Terry Pollard was discovered by Terry Gibbs while playing at Baker's in 1952-53, subsequently joining the Terry Gibbs Quartet for a national tour.

Then-unknown Barbra Streisand performed at Baker's in 1961.

Charles Mingus's September 1969 performances at Baker's were a part of his comeback in that year.

Klugh credits his frequenting Baker's as a teenager in the early 1970s, chaperoned by his mother, as a significant factor in the development of his music career, enabling him to meet prominent artists who were playing there, such as George Benson, Chick Corea and Lateef, each of whom he then toured or recorded with, and Bill Evans who was a central influence on Klugh's songwriting.
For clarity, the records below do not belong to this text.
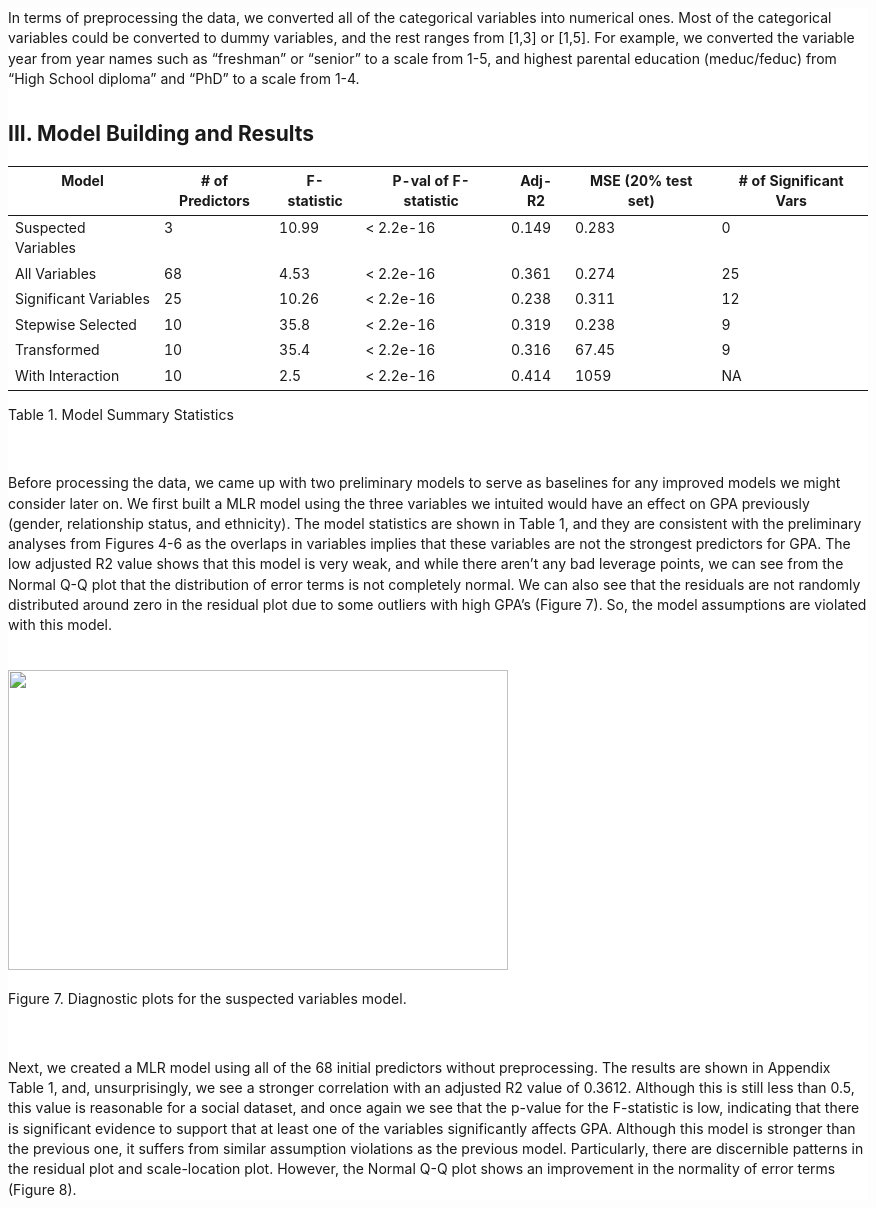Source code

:   In terms of preprocessing the data, we converted all of the categorical variables into numerical ones. Most of the categorical variables could be converted to dummy variables, and the rest ranges from [1,3] or [1,5]. For example, we converted the variable year from year names such as “freshman” or “senior” to a scale from 1-5, and highest parental education (meduc/feduc) from “High School diploma” and “PhD” to a scale from 1-4.  

## III. Model Building and Results  

| Model | # of Predictors | F-statistic | P-val of F-statistic | Adj-R2 | MSE (20% test set) | # of Significant Vars |
|-------|-----------------|-------------|----------------------|--------|--------------------|-----------------------|
| Suspected Variables | 3 | 10.99 | < 2.2e-16 | 0.149 | 0.283 | 0 |
| All Variables | 68 | 4.53 | < 2.2e-16 | 0.361 | 0.274 | 25 | 
| Significant Variables | 25 | 10.26 | < 2.2e-16 | 0.238 | 0.311 | 12 |
| Stepwise Selected | 10 | 35.8 | < 2.2e-16 | 0.319 | 0.238 | 9 |
| Transformed | 10 | 35.4 | < 2.2e-16 | 0.316 | 67.45 | 9 |
| With Interaction | 10 | 2.5 | < 2.2e-16 | 0.414 | 1059 | NA |  

Table 1. Model Summary Statistics  

<br/>  

  Before processing the data, we came up with two preliminary models to serve as baselines for any improved models we might consider later on. We first built a MLR model using the three variables we intuited would have an effect on GPA previously (gender, relationship status, and ethnicity). The model statistics are shown in Table 1, and they are consistent with the preliminary analyses from Figures 4-6 as the overlaps in variables implies that these variables are not the strongest predictors for GPA. The low adjusted R2 value shows that this model is very weak, and while there aren’t any bad leverage points, we can see from the Normal Q-Q plot that the distribution of error terms is not completely normal. We can also see that the residuals are not randomly distributed around zero in the residual plot due to some outliers with high GPA’s (Figure 7). So, the model assumptions are violated with this model.  
  
<br/>
  
<img src="https://user-images.githubusercontent.com/114524578/229264167-62e66f37-5a3f-492a-a740-f780751f11b6.png" width=500 height=300 />  

Figure 7. Diagnostic plots for the suspected variables model.  

<br/>

  Next, we created a MLR model using all of the 68 initial predictors without preprocessing. The results are shown in Appendix Table 1, and, unsurprisingly, we see a stronger correlation with an adjusted R2 value of 0.3612. Although this is still less than 0.5, this value is reasonable for a social dataset, and once again we see that the p-value for the F-statistic is low, indicating that there is significant evidence to support that at least one of the variables significantly affects GPA. Although this model is stronger than the previous one, it suffers from similar assumption violations as the previous model. Particularly, there are discernible patterns in the residual plot and scale-location plot. However, the Normal Q-Q plot shows an improvement in the normality of error terms (Figure 8).  
  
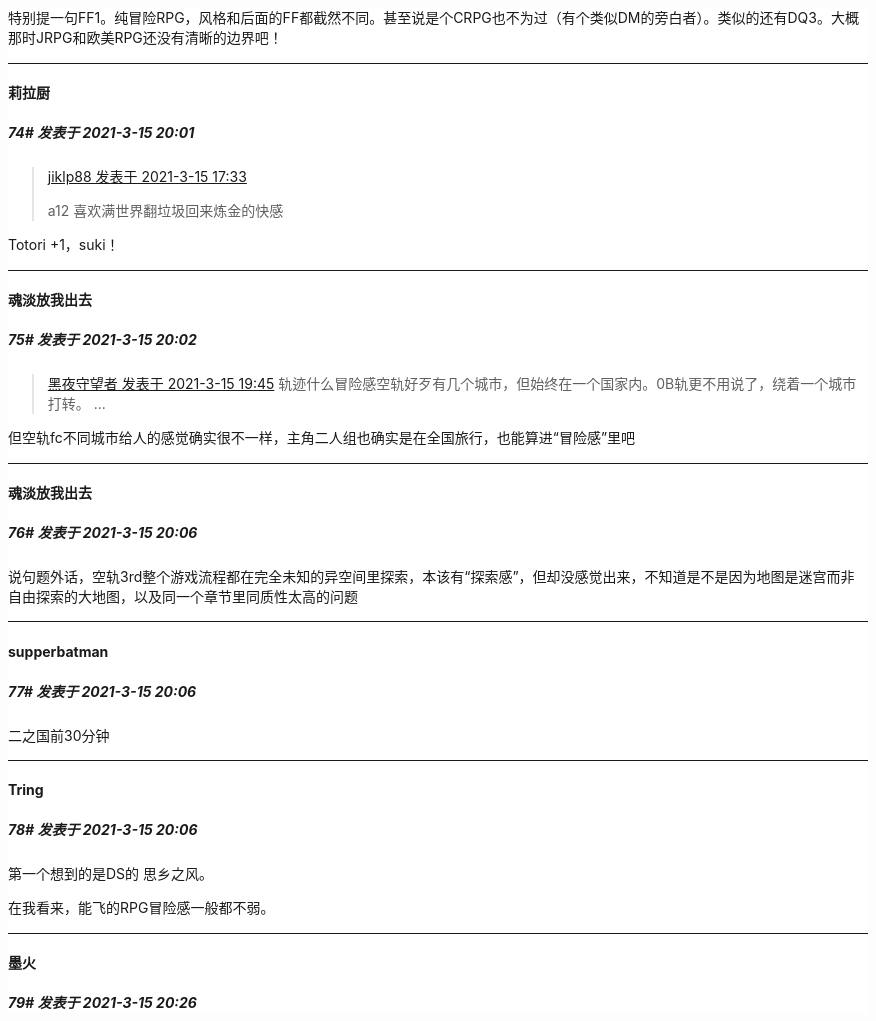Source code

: 特别提一句FF1。纯冒险RPG，风格和后面的FF都截然不同。甚至说是个CRPG也不为过（有个类似DM的旁白者）。类似的还有DQ3。大概那时JRPG和欧美RPG还没有清晰的边界吧！


*****

####  莉拉厨  
##### 74#       发表于 2021-3-15 20:01


<blockquote><a href="httphttps://bbs.saraba1st.com/2b/forum.php?mod=redirect&amp;goto=findpost&amp;pid=50633148&amp;ptid=1993244" target="_blank">jiklp88 发表于 2021-3-15 17:33</a>

a12 喜欢满世界翻垃圾回来炼金的快感</blockquote>Totori +1，suki！


*****

####  魂淡放我出去  
##### 75#       发表于 2021-3-15 20:02


<blockquote><a href="httphttps://bbs.saraba1st.com/2b/forum.php?mod=redirect&amp;goto=findpost&amp;pid=50634460&amp;ptid=1993244" target="_blank">黑夜守望者 发表于 2021-3-15 19:45</a>
轨迹什么冒险感空轨好歹有几个城市，但始终在一个国家内。0B轨更不用说了，绕着一个城市打转。 ...</blockquote>
但空轨fc不同城市给人的感觉确实很不一样，主角二人组也确实是在全国旅行，也能算进“冒险感”里吧


*****

####  魂淡放我出去  
##### 76#       发表于 2021-3-15 20:06


说句题外话，空轨3rd整个游戏流程都在完全未知的异空间里探索，本该有“探索感”，但却没感觉出来，不知道是不是因为地图是迷宫而非自由探索的大地图，以及同一个章节里同质性太高的问题


*****

####  supperbatman  
##### 77#       发表于 2021-3-15 20:06


二之国前30分钟


*****

####  Tring  
##### 78#       发表于 2021-3-15 20:06


第一个想到的是DS的 思乡之风。

在我看来，能飞的RPG冒险感一般都不弱。


*****

####  墨火  
##### 79#       发表于 2021-3-15 20:26
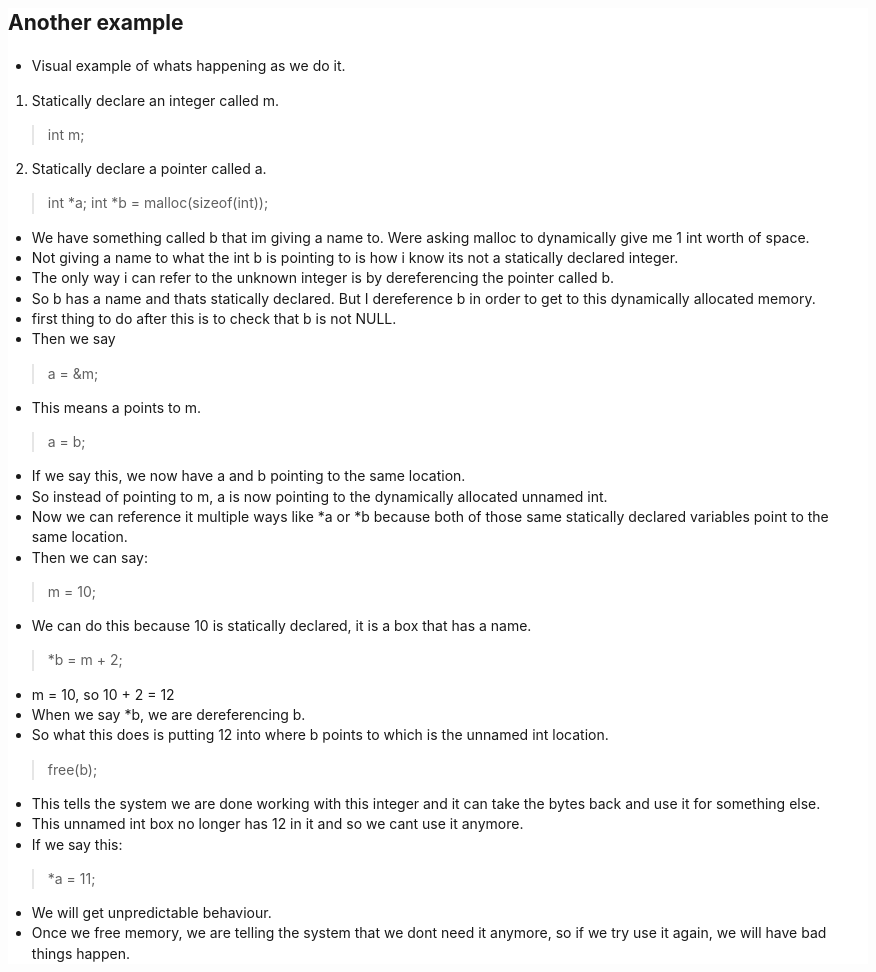 ## Another example
- Visual example of whats happening as we do it.
1. Statically declare an integer called m.
> int m;
2. Statically declare a pointer called a.
> int *a;
> int *b = malloc(sizeof(int));
- We have something called b that im giving a name to. Were asking malloc to dynamically give me 1 int worth of space. 
- Not giving a name to what the int b is pointing to is how i know its not a statically declared integer.
- The only way i can refer to the unknown integer is by dereferencing the pointer called b.
- So b has a name and thats statically declared. But I dereference b in order to get to this dynamically allocated memory.
- first thing to do after this is to check that b is not NULL.
- Then we say 
> a = &m;
- This means a points to m.
> a = b;
- If we say this, we now have a and b pointing to the same location.
- So instead of pointing to m, a is now pointing to the dynamically allocated unnamed int.
- Now we can reference it multiple ways like *a or *b because both of those same statically declared variables point to the same location.
- Then we can say:
> m = 10;
- We can do this because 10 is statically declared, it is a box that has a name.
> *b = m + 2;
- m = 10, so 10 + 2 = 12
- When we say *b, we are dereferencing b.
- So what this does is putting 12 into where b points to which is the unnamed int location.
> free(b);
- This tells the system we are done working with this integer and it can take the bytes back and use it for something else.
- This unnamed int box no longer has 12 in it and so we cant use it anymore.
- If we say this:
> *a = 11;
- We will get unpredictable behaviour.
- Once we free memory, we are telling the system that we dont need it anymore, so if we try use it again, we will have bad things happen.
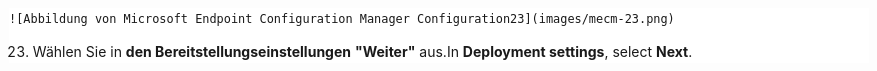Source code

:     ![Abbildung von Microsoft Endpoint Configuration Manager Configuration23](images/mecm-23.png)

23. <span data-ttu-id="fbc08-449">Wählen Sie in **den Bereitstellungseinstellungen** **"Weiter"** aus.</span><span class="sxs-lookup"><span data-stu-id="fbc08-449">In **Deployment settings**, select **Next**.</span></span>
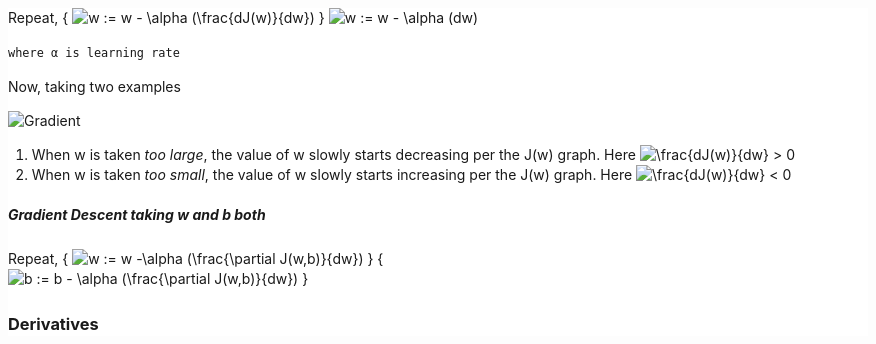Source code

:    Repeat, 
         {
               <img src=
"https://render.githubusercontent.com/render/math?math=%5Clarge+%5Cdisplaystyle+w+%3A%3D+w+-+%5Calpha+%28%5Cfrac%7BdJ%28w%29%7D%7Bdw%7D%29" 
alt="w := w - \alpha (\frac{dJ(w)}{dw})">
         }
               <img src=
"https://render.githubusercontent.com/render/math?math=%5Clarge+%5Cdisplaystyle+w+%3A%3D+w+-+%5Calpha+%28dw%29" 
alt="w := w - \alpha (dw)">
            
   `where α is learning rate`

   Now, taking two examples

   ![Gradient](https://i.ibb.co/9mXNQ0x/gradient4.png)

   1. When w is taken _too large_, the value of w slowly starts decreasing per the J(w) graph.
      Here 
      <img src=
"https://render.githubusercontent.com/render/math?math=%5Clarge+%5Cdisplaystyle+%5Cfrac%7BdJ%28w%29%7D%7Bdw%7D+%3E+0+" 
alt="\frac{dJ(w)}{dw} > 0 ">
   2. When w is taken _too small_, the value of w slowly starts increasing per the J(w) graph.
      Here 
      <img src=
"https://render.githubusercontent.com/render/math?math=%5Clarge+%5Cdisplaystyle+%5Cfrac%7BdJ%28w%29%7D%7Bdw%7D+%3C+0+" 
alt="\frac{dJ(w)}{dw} < 0 ">

   ##### Gradient Descent taking w and b both

   Repeat,
         {
               <img src=
"https://render.githubusercontent.com/render/math?math=%5Clarge+%5Cdisplaystyle+w+%3A%3D+w+-%5Calpha+%28%5Cfrac%7B%5Cpartial+J%28w%2Cb%29%7D%7Bdw%7D%29" 
alt="w := w -\alpha (\frac{\partial J(w,b)}{dw})">
         }
         {  
               <img src=
"https://render.githubusercontent.com/render/math?math=%5Clarge+%5Cdisplaystyle++b+%3A%3D+b+-+%5Calpha+%28%5Cfrac%7B%5Cpartial+J%28w%2Cb%29%7D%7Bdw%7D%29" 
alt=" b := b - \alpha (\frac{\partial J(w,b)}{dw})">
         }

   ### Derivatives
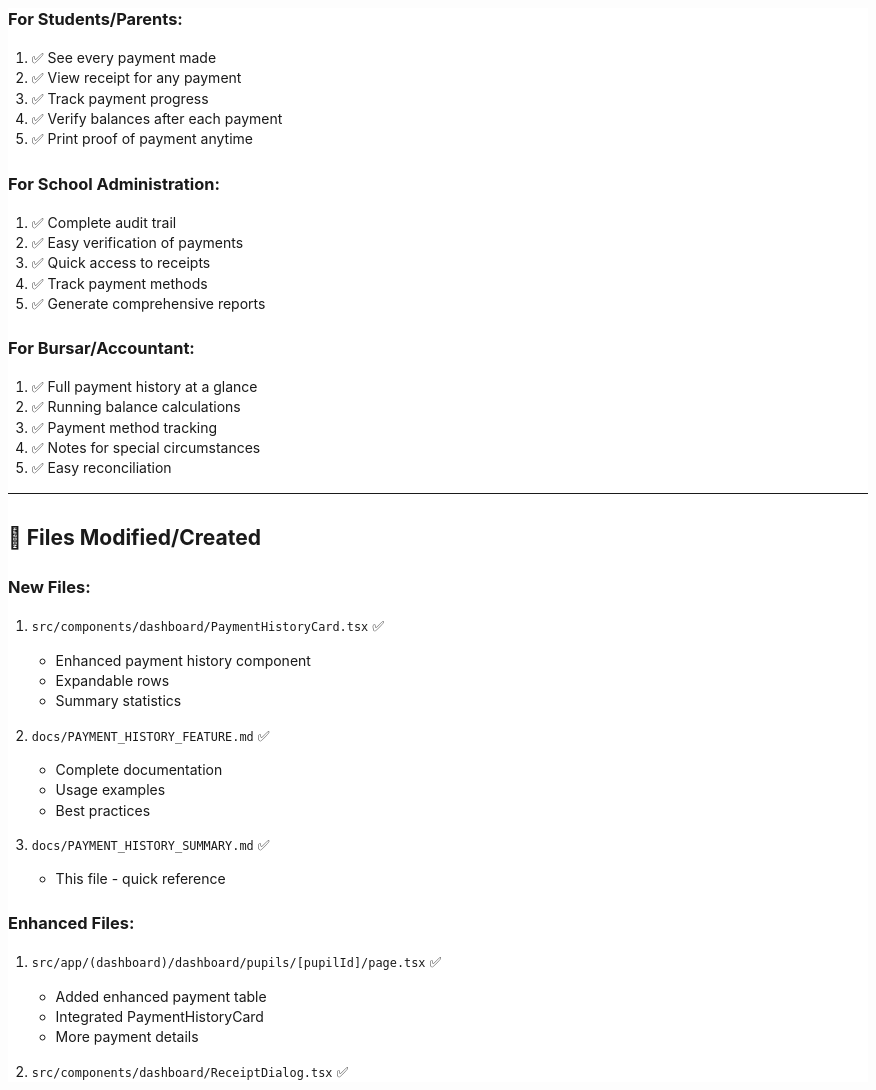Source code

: ### **For Students/Parents:**

1. ✅ See every payment made
2. ✅ View receipt for any payment
3. ✅ Track payment progress
4. ✅ Verify balances after each payment
5. ✅ Print proof of payment anytime

### **For School Administration:**

1. ✅ Complete audit trail
2. ✅ Easy verification of payments
3. ✅ Quick access to receipts
4. ✅ Track payment methods
5. ✅ Generate comprehensive reports

### **For Bursar/Accountant:**

1. ✅ Full payment history at a glance
2. ✅ Running balance calculations
3. ✅ Payment method tracking
4. ✅ Notes for special circumstances
5. ✅ Easy reconciliation

---

## 📂 Files Modified/Created

### **New Files:**

1. `src/components/dashboard/PaymentHistoryCard.tsx` ✅

   - Enhanced payment history component
   - Expandable rows
   - Summary statistics

2. `docs/PAYMENT_HISTORY_FEATURE.md` ✅

   - Complete documentation
   - Usage examples
   - Best practices

3. `docs/PAYMENT_HISTORY_SUMMARY.md` ✅
   - This file - quick reference

### **Enhanced Files:**

1. `src/app/(dashboard)/dashboard/pupils/[pupilId]/page.tsx` ✅

   - Added enhanced payment table
   - Integrated PaymentHistoryCard
   - More payment details

2. `src/components/dashboard/ReceiptDialog.tsx` ✅
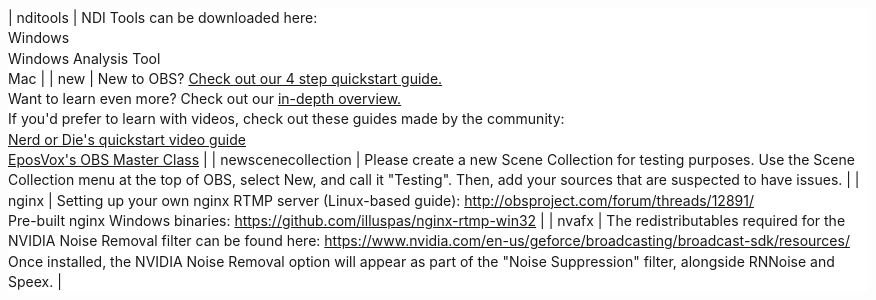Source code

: | nditools                | NDI Tools can be downloaded here:<br>Windows<br>Windows Analysis Tool<br>Mac                                                                                                                                                                                                                                                                                                                                                                                                                                                                                                                                                                                                                                                                                                                                                                                                                                                                                                                                                                                          |
| new                     | New to OBS? [Check out our 4 step quickstart guide.](https://obsproject.com/wiki/OBS-Studio-Quickstart)<br>Want to learn even more? Check out our [in-depth overview.](https://obsproject.com/wiki/OBS-Studio-Overview)<br>If you'd prefer to learn with videos, check out these guides made by the community:<br>[Nerd or Die's quickstart video guide](https://youtube.com/watch?v=5rlrDIwnGGQ&t=0s&list=PLT3Ure7_kYHwj8oT3AV-pZ4_r7yp6mDg-)<br>[EposVox's OBS Master Class](https://youtube.com/watch?v=nK-Mu7nw5EA&list=PLzo7l8HTJNK-IKzM_zDicTd2u20Ab2pAl)                                                                                                                                                                                                                                                                                                                                                                                                                                                                                                       |
| newscenecollection      | Please create a new Scene Collection for testing purposes. Use the Scene Collection menu at the top of OBS, select New, and call it "Testing". Then, add your sources that are suspected to have issues.                                                                                                                                                                                                                                                                                                                                                                                                                                                                                                                                                                                                                                                                                                                                                                                                                                                              |
| nginx                   | Setting up your own nginx RTMP server (Linux-based guide): http://obsproject.com/forum/threads/12891/<br>Pre-built nginx Windows binaries: https://github.com/illuspas/nginx-rtmp-win32                                                                                                                                                                                                                                                                                                                                                                                                                                                                                                                                                                                                                                                                                                                                                                                                                                                                               |
| nvafx                   | The redistributables required for the NVIDIA Noise Removal filter can be found here: https://www.nvidia.com/en-us/geforce/broadcasting/broadcast-sdk/resources/<br>Once installed, the NVIDIA Noise Removal option will appear as part of the "Noise Suppression" filter, alongside RNNoise and Speex.                                                                                                                                                                                                                                                                                                                                                                                                                                                                                                                                                                                                                                                                                                                                                                |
Jazz singer Eddie Jefferson was shot and killed at Baker's Keyboard Lounge on May 8, 1979. He had left the club with alto sax man Richie Cole around 1:35 a.m. and was shot while walking out of the building.

Recordings and music videos

Father Tom Vaughan recorded the 1967 RCA Victor album Motor City Soul at Baker's.

Woody Shaw recorded his posthumously-released 1997 album Bemsha Swing for Blue Note at Baker's in 1986, along with Geri Allen, Robert Hurst and Roy Brooks.

In 1987, Anita Baker filmed the music video for the track "Same Ole Love" from her album Rapture at Baker's.

Saxophonist James Carter recorded the album Live at Baker's Keyboard Lounge, also featuring David Murray, Franz Jackson and Johnny Griffin at Baker's in June 2001.